The problem: In the passage on reflux and asthma, copy the wording from "Our study revealed" to "younger age groups." word for word.

Selected passage:

Thus far, there are only limited data to confirm the relationship between the presence of refluxate in the pharynx or larynx and asthma, mainly because of lack of proper diagnostic tools (Stapleton and Brodsky 2008). According to NASPGHAN/ESPGHAN (Vandenplas et al. 2009) recommendations, pH-monitoring is the gold standard in diagnosing GERD. The 24-h pH-monitoring procedure allows monitoring the pH level at 5 cm above the lower esophageal sphincter, but it can only register acid reflux episodes, whereas the non-acid episodes can cause some extraesophageal symptoms of GERD. Even the use of dual-probe pH-monitoring (the second channel is located above the upper oesophageal sphincter) does not allow assessing the non-acid reflux episodes and the actual upward extension of a bolus. In the pediatric population, the proper location of the upper channel is often undone because of the varying, age-dependent length of the esophagus.

Regarding the unproven clinical utility of pH-monitoring in the detection of extraesophageal symptoms (including asthma) in GERD, there is a need for more sensitive and accurate techniques for defining proximal reflux in the esophagus. Pharyngeal pH-monitoring is a new technology that detects episodes of reflux in the pharynx and provides information about the correlation between episodes of reflux and symptoms. To-date, only a few studies evaluating extraesophageal symptoms of GERD using this technique have been performed, but the usefulness of pharyngeal pH-monitoring in adult patients with laryngopharyngeal symptoms has been established (Golub et al. 2009; Wiener et al. 2009; Friedman et al. 2011). Moreover, all studies have emphasized that the new catheter is easy to use and more comfortable because of the tip’s location in the upper oropharynx (Stordal et al. 2006), which we confirmed in our pediatric population.

Our study revealed that the level of asthma control (intensity of treatment) is correlated with the prevalence of a pathological reflux. It conforms to the previously reported association between those two conditions (Stordal et al. 2006). The study shows that the Reflux Score Index was about twofold higher in patients with reflux than without it. However, a total score ≥11 was not consistent with a reflux diagnosis based on the RYAN score (p  =  0.51). The lack of correlation between RYAN and RSI scores observed could be a result of the differences between adults and children, or even adolescents, and suggests the need to develop new symptom scores for younger age groups.

Raw data:
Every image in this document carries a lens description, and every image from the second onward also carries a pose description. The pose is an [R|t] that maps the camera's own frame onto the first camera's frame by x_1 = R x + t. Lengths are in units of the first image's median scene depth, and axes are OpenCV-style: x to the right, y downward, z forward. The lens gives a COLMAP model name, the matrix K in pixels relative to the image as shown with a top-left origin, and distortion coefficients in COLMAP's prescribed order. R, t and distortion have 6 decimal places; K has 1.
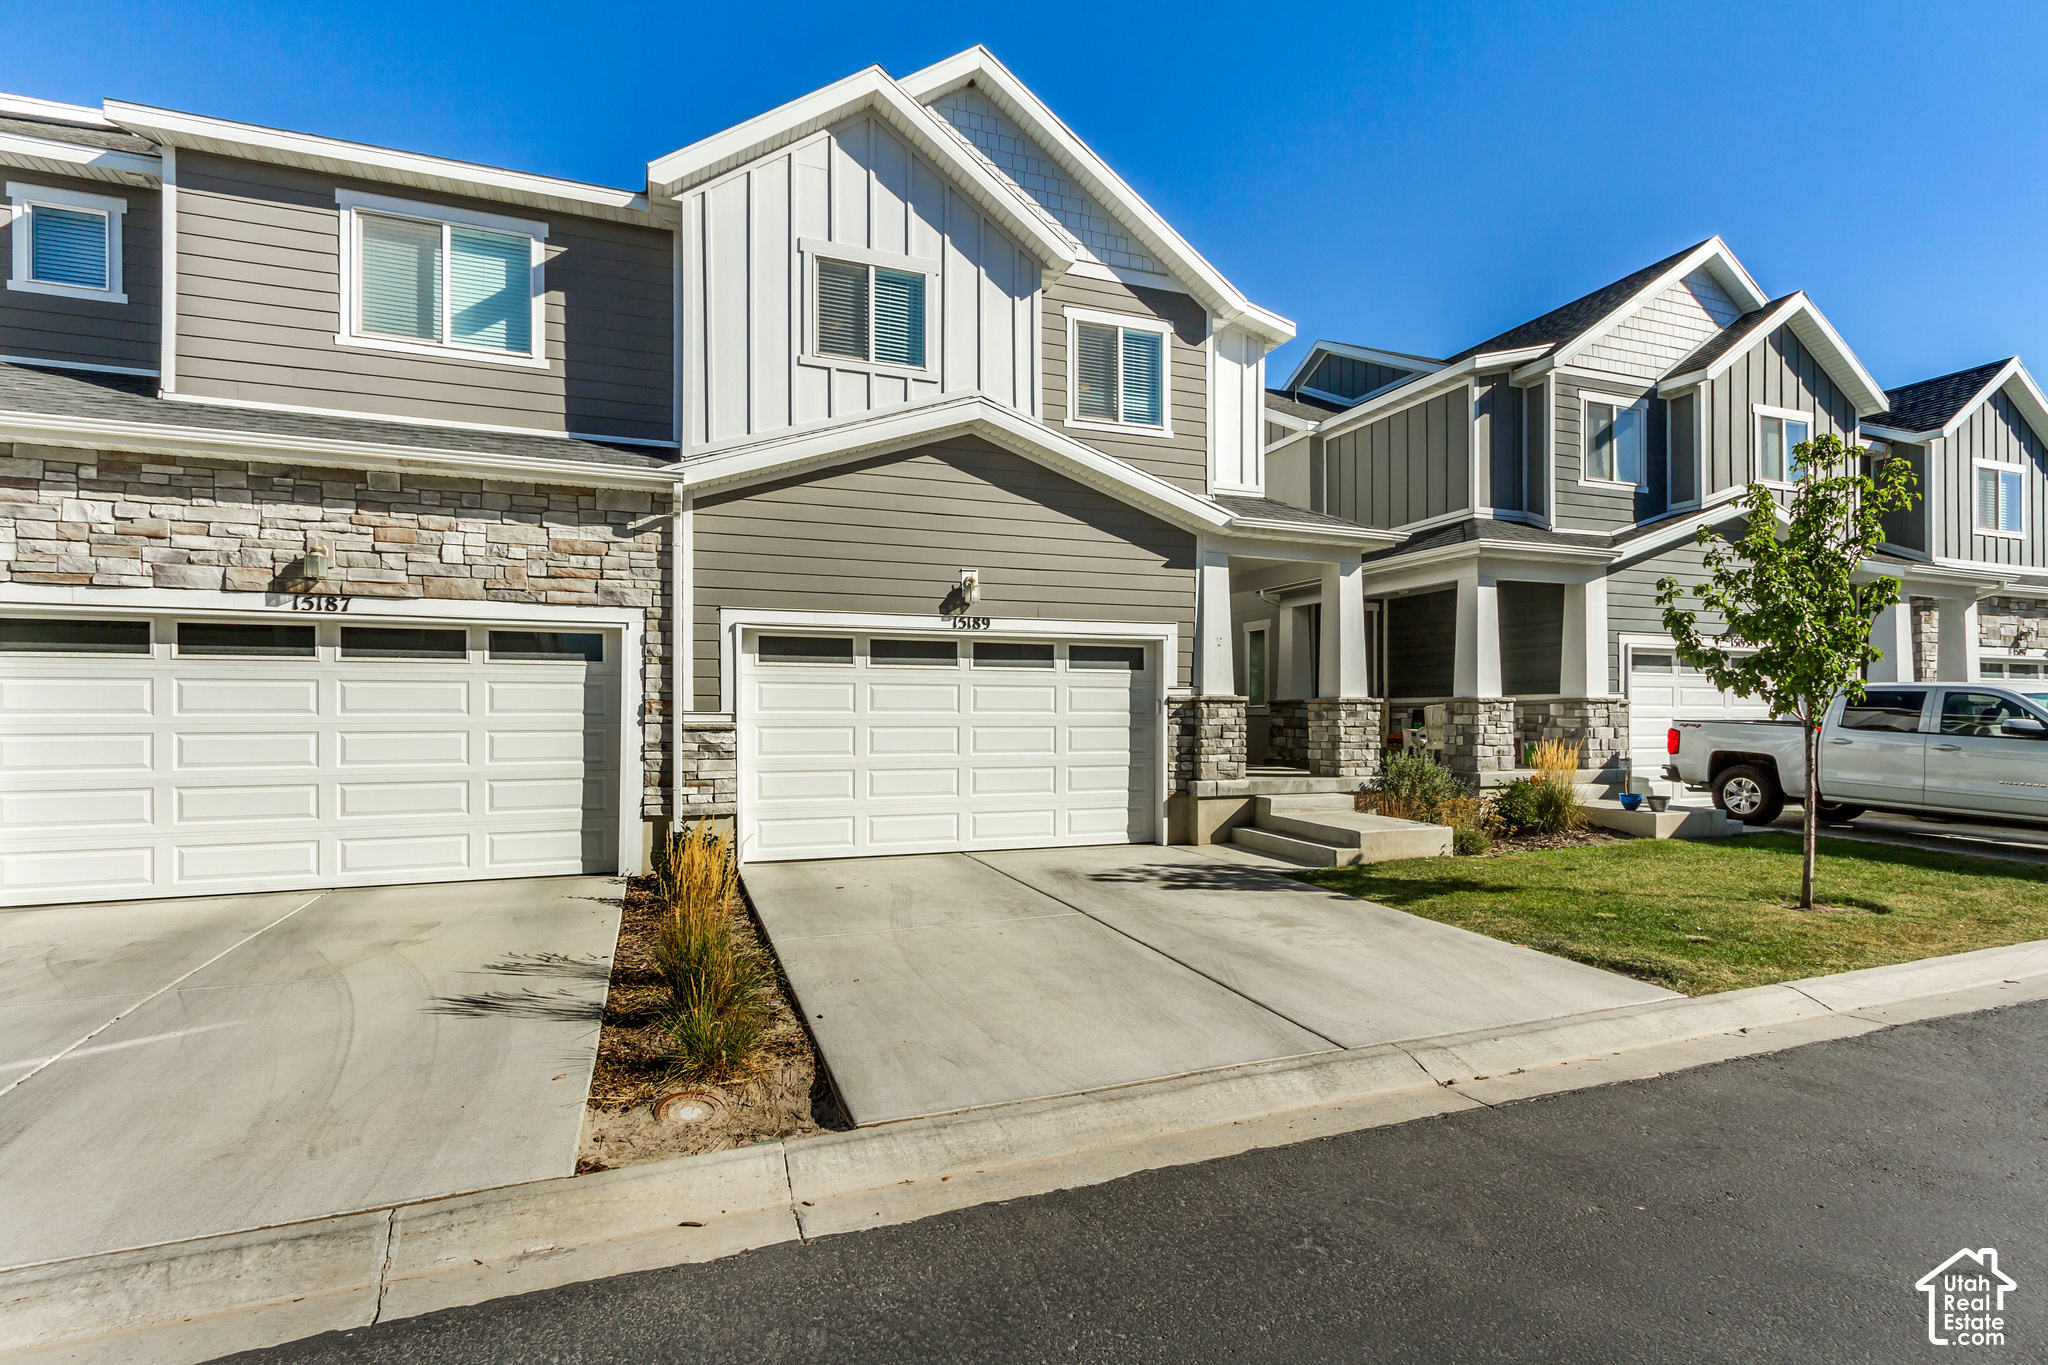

Response area:
Our study revealed that the level of asthma control (intensity of treatment) is correlated with the prevalence of a pathological reflux. It conforms to the previously reported association between those two conditions (Stordal et al. 2006). The study shows that the Reflux Score Index was about twofold higher in patients with reflux than without it. However, a total score ≥11 was not consistent with a reflux diagnosis based on the RYAN score (p  =  0.51). The lack of correlation between RYAN and RSI scores observed could be a result of the differences between adults and children, or even adolescents, and suggests the need to develop new symptom scores for younger age groups.